回过头看,有本应被选中,但却不在这43家之列的公司吗?我只有一个词要说:阿塔里(Atari)。

从根本上说,我们的程序合理吗?绝对合理!如果想找那些正在做很酷的事—我们可以从中学到最有用、最先进的原则—的聪明人,那就像我们写《追求》时那样做吧:利用常识,相信自己的本能,征求”奇怪的”(就是说不因循守旧的)人的观点,由此入手。随后你便可以一直为证明那些事实而操心。

好了,下面是另一条忏悔。我说我写《追求》时不知道自己在做什么,我说的是实话。我没想打响标志着一场革命的一枪。不过我确实有一个日程。我的日程是这样的:我真地、深深地、诚实地、强烈地愤慨了!(我要说的是什么呢?那就是:几乎百分之百的创新—从商业到政治—并非从”市场分析”,而是从那些对事物的本来面目极端愤慨的人那里得到启示的。)

我讨厌谁呢?彼得·德鲁克就是一个。今天,大家都觉得德鲁克似乎总是属于明白人之列。让我们回到《公司的概念》并读一读它吧。德鲁克可能是奥地利人,但当谈到科层制、命令和控制、由上而下的商业运作时,他比德国人还要德国人。看一看据德鲁克所说的这部商业圣经,你就会看到,组织就是组织!你将无法越轨!这就是当时的风气。因此,在我心目中,德鲁克是敌人。一个好的敌人,但仍然是敌人。

其他人还有谁?我非常讨厌罗伯特·麦克纳马拉。麦克纳马拉曾任哈佛商学院的统计学助教。有人吹捧他,拿他和当时掌管美国空军的库蒂斯·勒梅(Curtis E. LeMay)将军相提并论。

我记得据说勒梅并不知道他有多少飞机或它们停在哪儿,因此统计员麦克纳马拉推算出有多少飞机和停在哪儿,他交给勒梅一份报告。麦克纳马拉突然间在没有任何系统的地方导入了系统。真了不起!这使得他成了五角大楼的德鲁克—因为德鲁克曾为大公司做同样的事。但是,当越战开始,麦克纳马拉成为国防部长时,系统完全接管了一切。人被排除出等式。麦克纳马拉引入了”帐房先生”(bean counters)的暴政。因此麦克纳马拉是敌人。

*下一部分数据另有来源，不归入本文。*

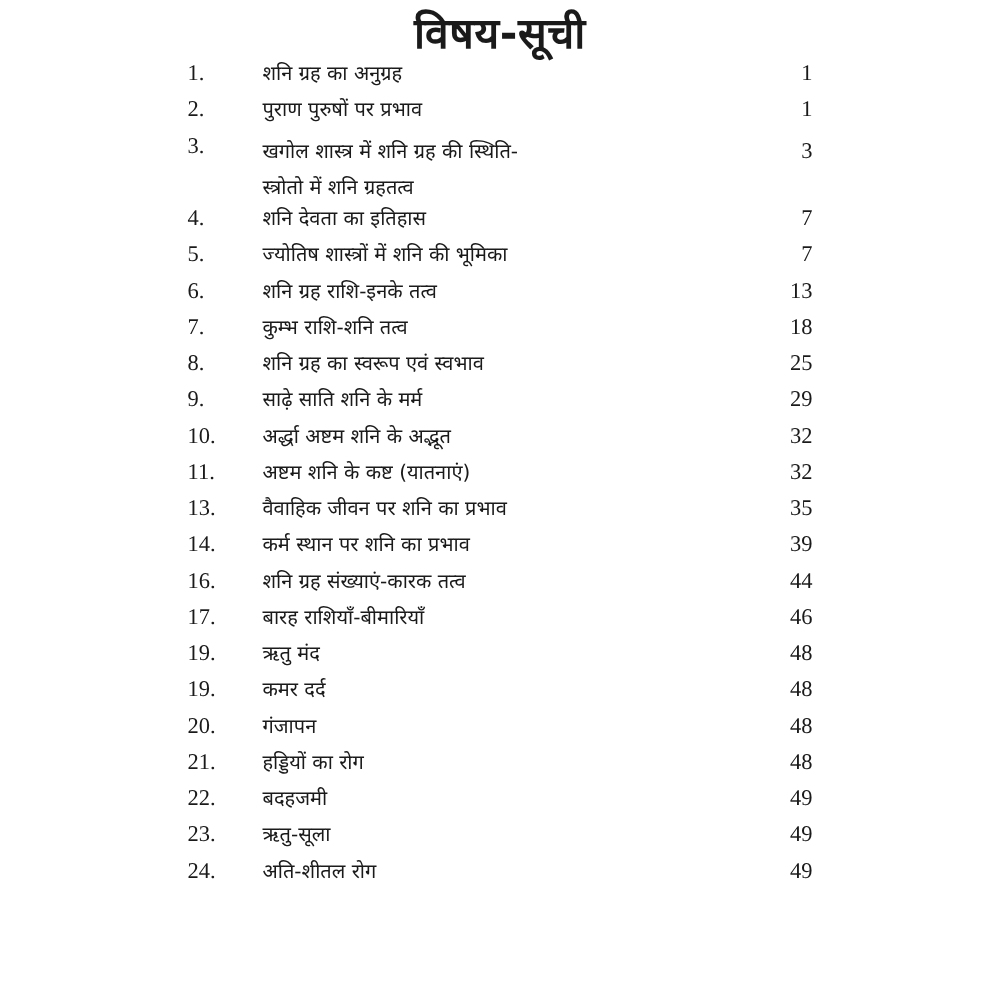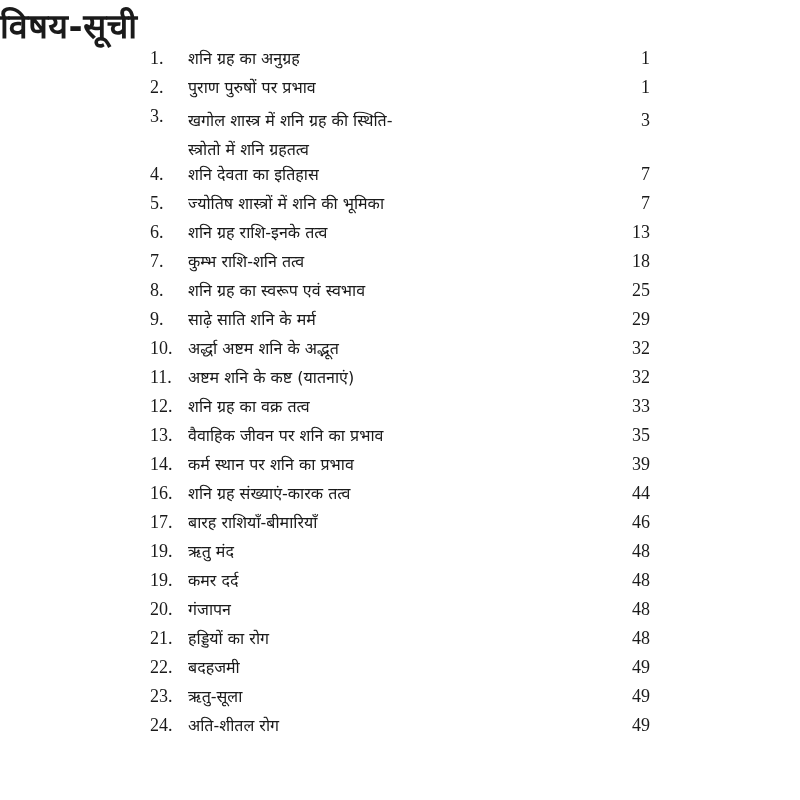--- a/index.html
+++ b/index.html
@@ -11,7 +11,7 @@
   }
   .title {
     position: absolute; top: 2px; left: 0; width: 800px;
-    text-align: left; font-size: 34px; font-weight: bold;
+    text-align: center; font-size: 34px; font-weight: bold;
     font-family: "DejaVu Sans", sans-serif; letter-spacing: 0.5px;
   }
   .toc {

不过,我最讨厌的还是施乐公司。当时这个公司的CEO是戴维·科恩斯,我在那儿当咨询顾问。施乐被认为是那个世纪公司的代表,但我更了解情况。所有的问题都在这里:官僚制,从未得到执行的伟大战略,盲目地关注数字而不是关注人,对MBA的敬畏。如果有可能被做错的事,施乐就会做错。当然,还有一些美国大公司也一样糟糕:曼哈顿银行、西屋电气和大多数麦肯锡的典型客户。但施乐集中体现了这个问题。事实上,我在那儿时为之效命的家伙曾是麦肯锡从前的合伙人,名叫杰克·克劳利,后来成为施乐公司战略领袖。他做了一项称为”悬崖战?quot;的研究。意思是施乐之车正要开过悬崖边缘。戴维·科恩斯的难题是,作为CEO,他不能自己宣布自己的公司正要掉下悬崖。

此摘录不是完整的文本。